■ **Texto**
►
En este mismo medio he argumentado en otra ocasión que esa actitud eclesiástica no representa la defensa de la vida sino de la no vida, pues obliga a los fieles que siguen esos postulados «natalistas» a tener hijos no deseados, los cuales pueden ser hijos surgidos de una relación circunstancial querida o forzada o de una relación duradera, pero sin proyecto de paternidad.



Detrás de esta actitud moral de la Iglesia se esconde un problema de fondo, la vigencia de los valores del sacrificio en materia de sexualidad. Aquí se aplica el principio «el que la hace la paga». No es válido el argumento que se trata de fomentar la virtud de la responsabilidad, la cual es importante. Cuando, por distintas razones, no hay proyecto de vida de pareja o de paternidad, lo responsable es evitar los hijos no deseados. Los altos eclesiásticos dicen no, lo responsable es abstenerse. De por medio existe una concepción de la sexualidad ligada a la reproducción. El placer sexual y sensual, esto es amoroso, es secundario en relación a la reproducción. Esa es una concepción instrumentalista de la sexualidad. La valoriza por sus resultados procreativos potenciales y no como expresividad amorosa.
◄
■ **Pasos a seguir**
(1) Indica si cada una de las afirmaciones (a), (b) y (c) concuerda con el texto sobre la postura eclesiástica ante la sexualidad, respondiendo sí o no y citando textualmente las palabras que lo deciden. (a) Los altos eclesiásticos sostienen que lo responsable es abstenerse. (b) La virtud de la responsabilidad carece de importancia. (c) En la concepción criticada, el placer sexual y sensual queda en segundo plano frente a la reproducción.
(2) Prosigue el texto sobre la postura eclesiástica ante la sexualidad a partir de su última oración.

■ **Material aportado**
►
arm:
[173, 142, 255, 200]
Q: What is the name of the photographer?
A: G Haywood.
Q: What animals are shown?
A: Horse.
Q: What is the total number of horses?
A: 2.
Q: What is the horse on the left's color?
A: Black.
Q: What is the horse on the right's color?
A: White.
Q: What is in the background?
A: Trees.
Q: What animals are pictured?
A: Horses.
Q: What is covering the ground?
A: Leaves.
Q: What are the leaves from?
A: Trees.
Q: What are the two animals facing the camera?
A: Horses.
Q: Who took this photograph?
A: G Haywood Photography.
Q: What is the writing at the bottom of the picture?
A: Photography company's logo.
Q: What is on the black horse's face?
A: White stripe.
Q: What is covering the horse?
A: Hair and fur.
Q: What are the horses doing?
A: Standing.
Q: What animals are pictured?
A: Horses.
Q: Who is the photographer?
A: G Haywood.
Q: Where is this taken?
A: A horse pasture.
◄
►
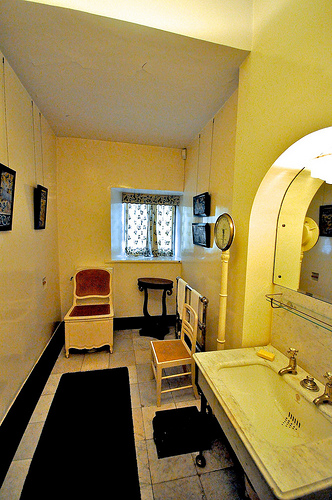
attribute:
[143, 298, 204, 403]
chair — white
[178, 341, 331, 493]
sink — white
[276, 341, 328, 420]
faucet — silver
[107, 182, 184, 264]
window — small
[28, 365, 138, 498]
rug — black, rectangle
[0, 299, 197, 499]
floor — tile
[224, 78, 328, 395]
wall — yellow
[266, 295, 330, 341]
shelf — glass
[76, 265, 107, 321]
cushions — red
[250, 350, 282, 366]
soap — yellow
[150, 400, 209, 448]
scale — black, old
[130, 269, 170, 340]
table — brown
◄
►
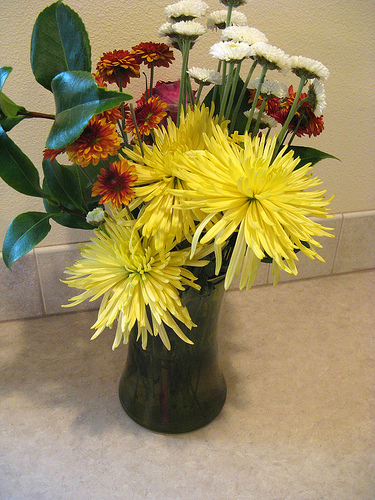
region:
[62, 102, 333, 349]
◄
■ **Respuestas en orden**
(1)
(a) Sí: «Los altos eclesiásticos dicen no, lo responsable es abstenerse».
(b) No: «No es válido el argumento que se trata de fomentar la virtud de la responsabilidad, la cual es importante».
(c) Sí: «El placer sexual y sensual, esto es amoroso, es secundario en relación a la reproducción».

(2)
Además esta moral sexual es inhumana. Es inhumana con los padres obligados a aceptar un hijo no querido y con el hijo que nace con el estigma del estorbo. Pero lo es en especial con las mujeres y con los pobres. Esta ética del sacrificio por los pecados sexuales perjudica primero a las madres, porque en general, son ellas las que se hacen cargo de ese hijo engendrado sin querer, pero tenido por las presiones morales que ejercen adultos o eclesiásticos insensibles.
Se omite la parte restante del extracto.